We checked the information we held about Solway House and compared this with the events and incidents we found recorded at the home. We found that some of the incidents should have been reported to us (CQC) but the provider had not done so. The registered manager told us that they were not familiar with the requirements of this regulation.
We looked at the way in which people were supported with their medicines. We found that medicines were generally well managed and people received their medicines as their doctor intended. The use of when required medicines could be improved to help ensure these types of medicine are used and monitored safely.
The people we spoke to during our visit to the home told us that the food and the cook at the home were very good. We observed the serving of the lunchtime meal and spoke with the cook. People were able to make choices about what they ate. People told us that they had been supported by staff to help manage their weight. However, this type of support was inconsistently provided and where food and fluid intake needed to be monitored, records were poorly maintained.
People who used this service were able to speak directly to the manager and provider of this service on a daily basis. However, there were no formal processes in place for people to comment on their experiences and of how the service was run.
We have recommended that the service seeks guidance about assessing and managing the nutritional needs of people who use this service.
We have recommended that the service seeks advice and guidance about supporting people to express their views about the quality of services they experience.
We have recommended
that the service considers current guidance on the management of some medicines.
We found breaches of the following regulations:
Regulation 9 of the Health and Social Care Act 2008 (Regulated Activities) Regulations 2014 because care and support had not been personalised to meet people’s individual, changing needs.
Regulation 12 of the Health and Social Care Act (Regulated Activities) Regulations 2014. The provider had not taken adequate action to prevent people from receiving unsafe care and treatment and prevent avoidable harm or risk of harm.
Regulation 13 of the Health and Social Care Act (Regulated Activities) Regulations 2014. People who used this service were not protected from improper treatment.

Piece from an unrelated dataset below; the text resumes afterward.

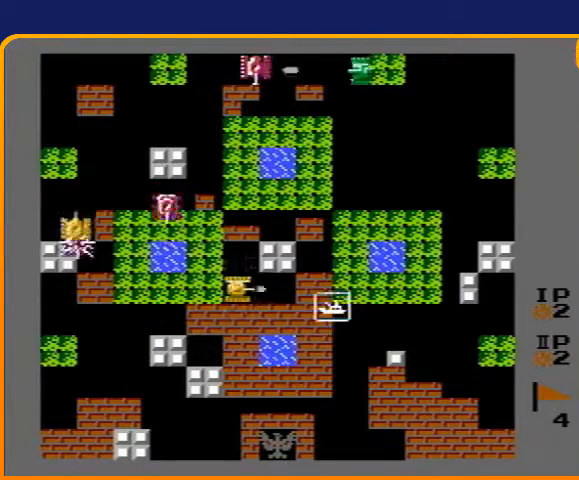
{"buttons": ["B"], "events": [[500, "DPAD_RIGHT", "up"]]}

Regulation 17 of the Health and Social Care Act 2008 (Regulated Activities) Regulations 2014. This meant that the provider did not have systems in place to ensure the quality of the service and compliance with the law.
Regulation 18 of the Health and Social Care Act (Regulated Activities) Regulations 2014. People who used this service were exposed to the risk of harm because staff did not have up to date skills and knowledge to work safely.
Regulation 19 of the Health and Social Care Act (Regulated Activities) Regulations 2014. The staff recruitment process was not robust and the provider could not be certain that only fit and proper people were employed to work at the home.
You can see what action we told the provider to take at the back of the full version of the report.
We also found breaches of Regulation18 of the Care Quality Commission (Registration) Regulations 2009. The failure to notify us of matters of concern as outlined in the registration regulations is a breach of the provider's condition of registration and this matter is being dealt with outside of the inspection process.